— What you should do —
From the first line to the last, write out the records exactly, leaving out images.

-*-*-

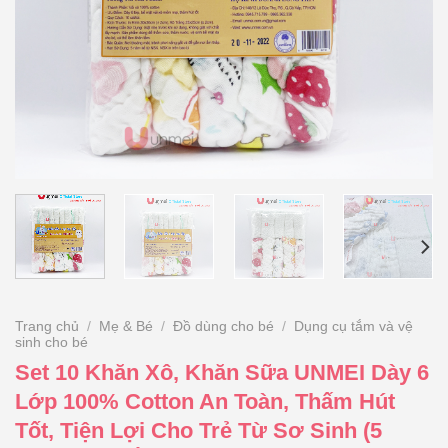
Trang chủ
/
Mẹ & Bé
/
Đồ dùng cho bé
/
Dụng cụ tắm và vệ
sinh cho bé
Set 10 Khăn Xô, Khăn Sữa UNMEI Dày 6
Lớp 100% Cotton An Toàn, Thấm Hút
Tốt, Tiện Lợi Cho Trẻ Từ Sơ Sinh (5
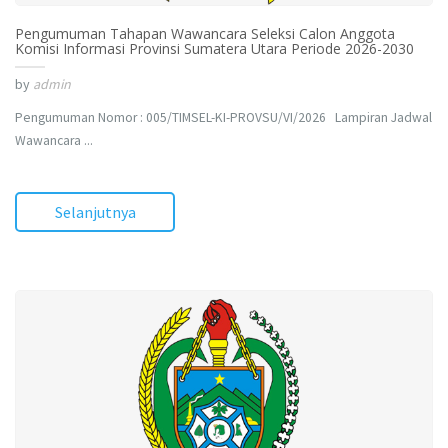
Pengumuman Tahapan Wawancara Seleksi Calon Anggota
Komisi Informasi Provinsi Sumatera Utara Periode 2026-2030
by
admin
Pengumuman Nomor : 005/TIMSEL-KI-PROVSU/VI/2026 Lampiran Jadwal
Wawancara ...
Selanjutnya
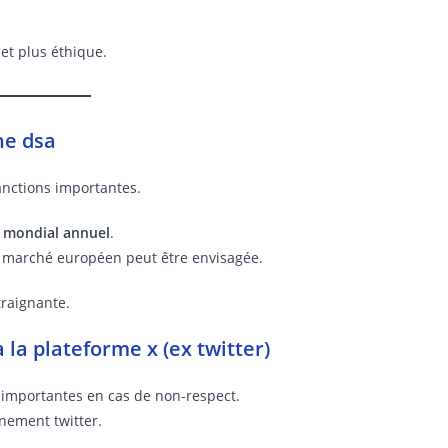
 et plus éthique.
ne dsa
nctions importantes.
es mondial annuel
.
au marché européen peut être envisagée.
traignante.
 la plateforme x (ex twitter)
 importantes en cas de non-respect.
nnement twitter.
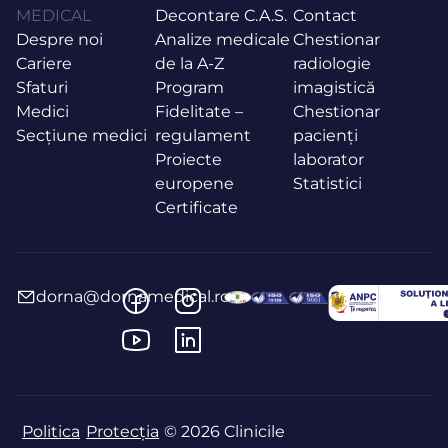
MEDICAL
Decontare C.A.S.
Contact
Despre noi
Analize medicale
Chestionar
Cariere
de la A-Z
radiologie
Sfaturi
Program
imagistică
Medici
Fidelitate –
Chestionar
Secțiune medici
regulament
pacienți
Proiecte
laborator
europene
Statistici
Certificate
dorna@dornamedical.ro
Politica
Protecția
© 2026 Clinicile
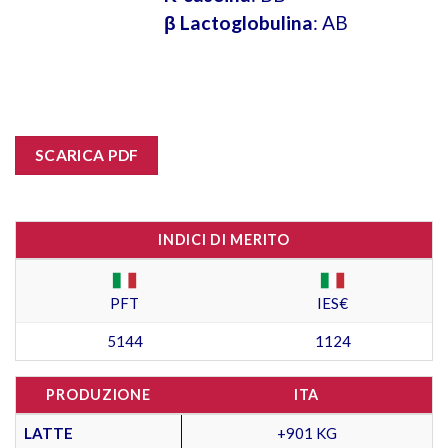
β Lactoglobulina
: AB
SCARICA PDF
INDICI DI MERITO
PFT
IES€
5144
1124
PRODUZIONE
ITA
LATTE
+901 KG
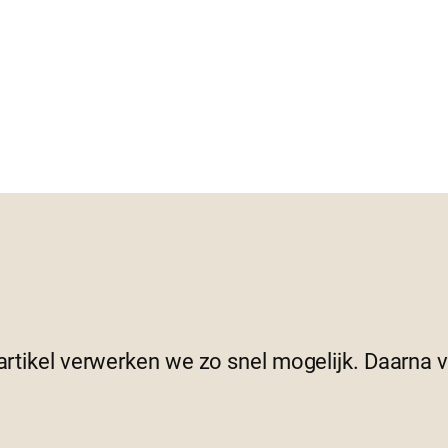
 artikel verwerken we zo snel mogelijk. Daarna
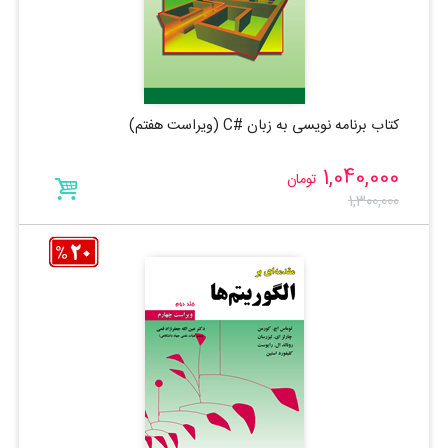
کتاب برنامه نویسی به زبان #C (ویراست هفتم)
1,040,000
تومان
1,300,000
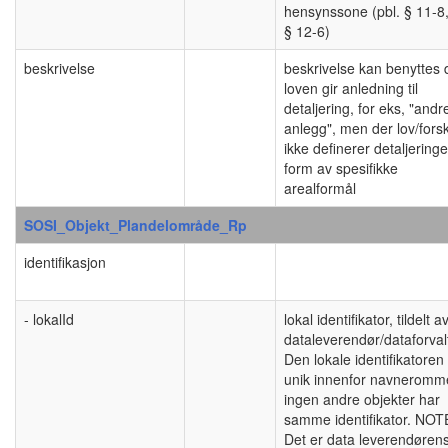
hensynssone (pbl. § 11-8, 
§ 12-6)
beskrivelse
beskrivelse kan benyttes 
loven gir anledning til
detaljering, for eks, "andr
anlegg", men der lov/forskr
ikke definerer detaljeringe
form av spesifikke
arealformål
SOSI_Objekt_Plandelområde_Rp
identifikasjon
- lokalId
lokal identifikator, tildelt a
dataleverendør/dataforval
Den lokale identifikatoren
unik innenfor navneromm
ingen andre objekter har
samme identifikator. NOT
Det er data leverendøren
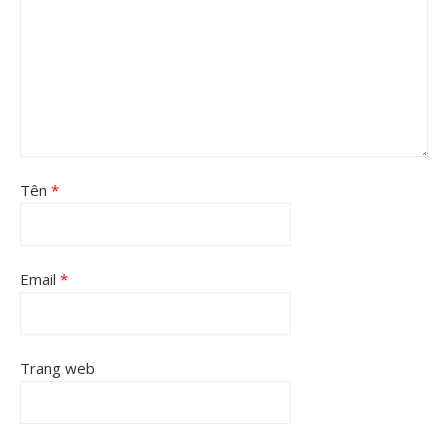
Tên
*
Email
*
Trang web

-*-*-

— Response —
Trang chủ
/
Mẹ & Bé
/
Đồ dùng cho bé
/
Dụng cụ tắm và vệ
sinh cho bé
Set 10 Khăn Xô, Khăn Sữa UNMEI Dày 6
Lớp 100% Cotton An Toàn, Thấm Hút
Tốt, Tiện Lợi Cho Trẻ Từ Sơ Sinh (5
Pengumuman Tahapan Wawancara Seleksi Calon Anggota
Komisi Informasi Provinsi Sumatera Utara Periode 2026-2030
by
admin
Pengumuman Nomor : 005/TIMSEL-KI-PROVSU/VI/2026 Lampiran Jadwal
Wawancara ...
Selanjutnya
 et plus éthique.
ne dsa
nctions importantes.
es mondial annuel
.
au marché européen peut être envisagée.
traignante.
 la plateforme x (ex twitter)
 importantes en cas de non-respect.
nnement twitter.
MEDICAL
Decontare C.A.S.
Contact
Despre noi
Analize medicale
Chestionar
Cariere
de la A-Z
radiologie
Sfaturi
Program
imagistică
Medici
Fidelitate –
Chestionar
Secțiune medici
regulament
pacienți
Proiecte
laborator
europene
Statistici
Certificate
dorna@dornamedical.ro
Politica
Protecția
© 2026 Clinicile
β Lactoglobulina
: AB
SCARICA PDF
INDICI DI MERITO
PFT
IES€
5144
1124
PRODUZIONE
ITA
LATTE
+901 KG
 artikel verwerken we zo snel mogelijk. Daarna
کتاب برنامه نویسی به زبان #C (ویراست هفتم)
1,040,000
تومان
1,300,000
hensynssone (pbl. § 11-8, 
§ 12-6)
beskrivelse
beskrivelse kan benyttes 
loven gir anledning til
detaljering, for eks, "andr
anlegg", men der lov/forskr
ikke definerer detaljeringe
form av spesifikke
arealformål
SOSI_Objekt_Plandelområde_Rp
identifikasjon
- lokalId
lokal identifikator, tildelt a
dataleverendør/dataforval
Den lokale identifikatoren
unik innenfor navneromm
ingen andre objekter har
samme identifikator. NOT
Det er data leverendøren
Tên
*
Email
*
Trang web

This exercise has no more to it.